C’est Thierry Lhermitte que l’on est heureux de retrouver au théâtre qui a la responsabilité
délicate d’être cet homme qui pourrait peut-être vivre ou revivre… Il est dense et léger, à la fois
très présent et comme s’échappant. Une très personnelle et convaincante interprétation. Sylvie
Testud est Antoinette, elfe papillonnant, menteuse merveilleuse, lumineuse et désarmante comme
il convient.
Armelle Heliot
Pariscope
Ce spectacle brillament mis en scène par Hans Peter Cloos est mené avec beaucoup de talent et
de dérision par Thierry Lhermitte et Sylvie testud. Dans un jeu précis, plein de nuances, ils
donnent beaucoup de corps, d’humour à ces personnages pris dans le « tourbillon de la vie ».
Le Figaro Magazine
UN JEU SUBTIL ET BRILLANT
D E
P H I L I P P E
T E S S O N
Biographie : un jeu, de l'écrivain suisse Max Frisch, est une pièce originale et séduisante qui a
toujours intéressé voire fasciné les gens de théâtre curieux d'aller au-delà de la réalité. Qu'on nous
pardonne d'en livrer les clés, au risque de priver le spectateur de l'effet de surprise, mais au moins
notre lecteur saura-t-il où il va mettre les pieds, dans un univers qui n'est pas commun, où
l'imaginaire joue un rôle éminent et où la relation avec le temps est étrangement bousculée. C'est
ce qui fait l'intérêt de la pièce, dont l'argument, la construction et l'écriture sont d'une intelligence
subtile.
Une réplique de l'oeuvre en résume parfaitement le sens. Elle est dans la bouche du personnage
qui conduit le jeu, que Frisch nomme le metteur en scène, et qui est en quelque sorte le grand
architecte de la vie, le démiurge de nos destins (excellemment interprété par Eric Prat).

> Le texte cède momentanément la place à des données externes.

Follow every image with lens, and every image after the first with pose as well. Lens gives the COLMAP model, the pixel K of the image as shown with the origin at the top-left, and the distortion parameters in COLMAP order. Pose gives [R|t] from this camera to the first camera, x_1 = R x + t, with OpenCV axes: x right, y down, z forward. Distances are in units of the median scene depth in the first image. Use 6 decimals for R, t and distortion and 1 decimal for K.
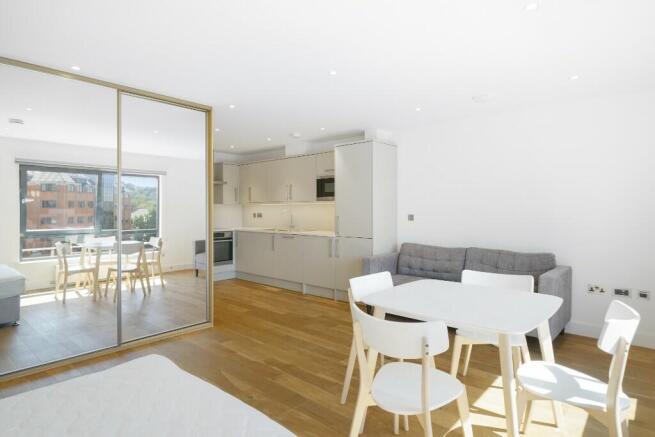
lens RADIAL K [[361.4, 0, 327.5], [0, 361.4, 218.5], [0, 0, 1]] dist [0.000773, 0.000124]
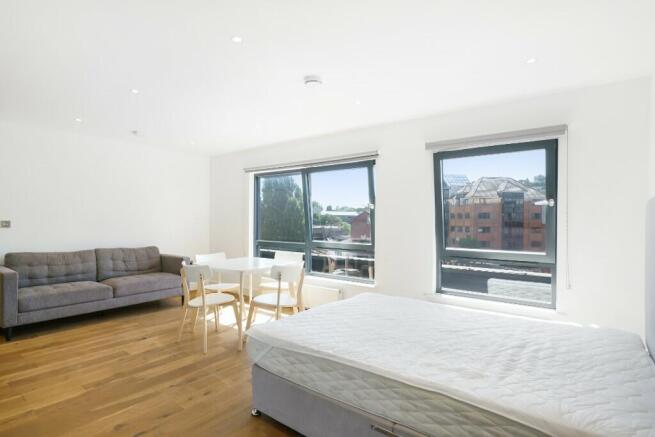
lens RADIAL K [[338.7, 0, 316.6], [0, 338.7, 222.9], [0, 0, 1]] dist [0.000159, -0.000150]
pose [[-0.046792, -0.007464, 0.998877, -0.544676], [0.011155, 0.999906, 0.007994, -0.002786], [-0.998842, 0.011516, -0.046704, 0.259249]]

S'adressant au personnage central, qui est dans l'échec amoureux, il dit : « Vous disiez que si vous
pouviez encore recommencer votre vie, vous sauriez exactement ce que vous feriez de différent... » Voilà posée la
problématique de la pièce : que ferait-on dans telle situation donnée si l'on pouvait recommencer
sa vie ? Un rêve, non ? Un rêve qui renvoie au cri douloureux de Tchekhov dans Les Trois Soeurs :
Sa démonstration, Frisch la rapporte à une situation amoureuse : un homme épris d'une femme
instable. Dans l'esprit de cette adaptation et celui de notre temps, Hans Peter Cloos a donné à sa
mise en scène un ton de légèreté, une coloration de charme très réussis. Il fallait donc deux
acteurs stars. Modernes, brillants, élégants. Lui, c'est Thierry Lhermitte. Il est parfait dans la
retenue douloureuse, dans la fragilité, dans cette espèce d'état démuni où l'inconstance de la
femme laisse l'homme amoureux. Elle, c'est Sylvie Testud. Elle est belle, éblouissante, fraîche,
nerveuse, insolente, sûre d'elle. Quel éclat ! Son entrée en scène est un chef-d'oeuvre.